When it comes to resolving issues, almost half of the customers surveyed across APAC are looking for agents who are helpful and empathetic. And customers will parlay this goodwill in a positive experience to being open to recommendations from service agents.
Many businesses, though, have yet to recalibrate their view of customer service as a cost centre, meaning investments in optimising the function have not kept pace with growth or increasing customer expectations. So, while a majority of businesses acknowledge customer service agents as being pivotal to driving sales, a very small number of those same agents are extremely satisfied with their workloads.
CX teams in Australia are burnt out and undervalued with only 11% of agents saying they are extremely satisfied with their workloads and only 7% are extremely satisfied with the career paths available to them.

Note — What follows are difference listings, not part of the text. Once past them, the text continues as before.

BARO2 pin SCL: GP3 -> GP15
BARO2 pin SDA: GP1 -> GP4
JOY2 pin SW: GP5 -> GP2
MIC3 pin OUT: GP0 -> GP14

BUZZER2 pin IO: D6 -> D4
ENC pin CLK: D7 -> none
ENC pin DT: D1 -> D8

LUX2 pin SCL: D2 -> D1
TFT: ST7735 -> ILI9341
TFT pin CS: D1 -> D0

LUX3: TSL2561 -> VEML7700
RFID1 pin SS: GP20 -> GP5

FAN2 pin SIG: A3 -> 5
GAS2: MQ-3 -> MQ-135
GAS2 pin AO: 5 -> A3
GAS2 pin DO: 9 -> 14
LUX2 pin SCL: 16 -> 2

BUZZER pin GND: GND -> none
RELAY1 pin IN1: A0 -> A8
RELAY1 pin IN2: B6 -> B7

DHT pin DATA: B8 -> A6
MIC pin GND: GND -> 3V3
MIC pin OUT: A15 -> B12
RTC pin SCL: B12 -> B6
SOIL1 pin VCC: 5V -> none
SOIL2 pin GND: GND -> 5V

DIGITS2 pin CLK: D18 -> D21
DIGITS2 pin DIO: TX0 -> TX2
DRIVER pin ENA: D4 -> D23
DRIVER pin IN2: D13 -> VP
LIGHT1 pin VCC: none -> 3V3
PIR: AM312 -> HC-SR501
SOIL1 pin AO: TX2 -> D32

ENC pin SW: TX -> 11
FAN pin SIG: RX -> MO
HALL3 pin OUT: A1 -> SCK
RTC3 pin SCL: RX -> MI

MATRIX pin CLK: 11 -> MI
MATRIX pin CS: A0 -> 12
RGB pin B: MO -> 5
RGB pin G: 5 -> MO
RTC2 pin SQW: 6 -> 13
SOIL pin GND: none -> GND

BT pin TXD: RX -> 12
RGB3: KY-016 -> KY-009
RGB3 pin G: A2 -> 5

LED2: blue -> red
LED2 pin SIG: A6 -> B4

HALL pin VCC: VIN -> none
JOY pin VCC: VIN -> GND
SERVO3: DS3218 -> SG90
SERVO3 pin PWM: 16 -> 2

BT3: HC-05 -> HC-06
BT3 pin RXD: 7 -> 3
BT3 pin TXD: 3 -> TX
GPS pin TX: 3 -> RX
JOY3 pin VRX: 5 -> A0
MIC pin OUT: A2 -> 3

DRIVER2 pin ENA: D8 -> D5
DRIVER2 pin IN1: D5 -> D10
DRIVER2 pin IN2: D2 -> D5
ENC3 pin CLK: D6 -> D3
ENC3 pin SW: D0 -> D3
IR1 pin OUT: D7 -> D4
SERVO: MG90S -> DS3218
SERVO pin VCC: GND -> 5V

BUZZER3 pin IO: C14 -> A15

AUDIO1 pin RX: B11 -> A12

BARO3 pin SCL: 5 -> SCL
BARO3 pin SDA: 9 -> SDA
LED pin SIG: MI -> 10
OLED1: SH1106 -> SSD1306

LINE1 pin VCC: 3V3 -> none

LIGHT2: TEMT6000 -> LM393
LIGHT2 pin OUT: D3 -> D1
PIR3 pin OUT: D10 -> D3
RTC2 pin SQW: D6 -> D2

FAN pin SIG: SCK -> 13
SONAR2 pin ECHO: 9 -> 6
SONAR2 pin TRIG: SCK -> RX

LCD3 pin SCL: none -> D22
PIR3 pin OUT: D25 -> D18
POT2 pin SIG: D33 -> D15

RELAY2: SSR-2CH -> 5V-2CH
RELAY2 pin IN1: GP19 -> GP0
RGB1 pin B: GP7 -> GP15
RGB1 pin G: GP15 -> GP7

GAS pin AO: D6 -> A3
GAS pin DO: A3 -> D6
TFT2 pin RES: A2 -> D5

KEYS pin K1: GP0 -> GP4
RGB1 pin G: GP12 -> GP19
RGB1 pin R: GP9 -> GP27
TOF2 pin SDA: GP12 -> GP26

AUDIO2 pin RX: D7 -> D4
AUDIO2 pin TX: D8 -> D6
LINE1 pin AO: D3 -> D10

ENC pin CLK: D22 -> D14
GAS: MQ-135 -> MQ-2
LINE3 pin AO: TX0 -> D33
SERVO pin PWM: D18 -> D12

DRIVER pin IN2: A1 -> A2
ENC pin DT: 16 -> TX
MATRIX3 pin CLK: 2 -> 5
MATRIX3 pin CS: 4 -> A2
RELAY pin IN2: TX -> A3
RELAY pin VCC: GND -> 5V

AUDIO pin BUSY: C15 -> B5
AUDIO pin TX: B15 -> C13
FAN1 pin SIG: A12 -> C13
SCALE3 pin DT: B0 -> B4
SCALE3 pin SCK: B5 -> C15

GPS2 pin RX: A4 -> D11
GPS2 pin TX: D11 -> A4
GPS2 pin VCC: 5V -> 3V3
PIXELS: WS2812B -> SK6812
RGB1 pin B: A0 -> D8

Closing gaps and mapping growth paths
The majority (68%) of Australian business leaders say that their organisation views customer service as a critical business priority, but 45% report that it’s still not owned by the C-suite. While the insights clearly indicate a business case for investments in customer experience, this isn’t necessarily being followed through with executive sponsorship or the right tools or programs, such as training for agents or investment in artificial intelligence (AI).
In fact, Australia is falling behind other APAC countries when it comes to AI adoption, with only one-quarter of businesses allocating 25% of their CX technology budgets to AI and more than half (54%) have been ad-hoc in their AI implementation.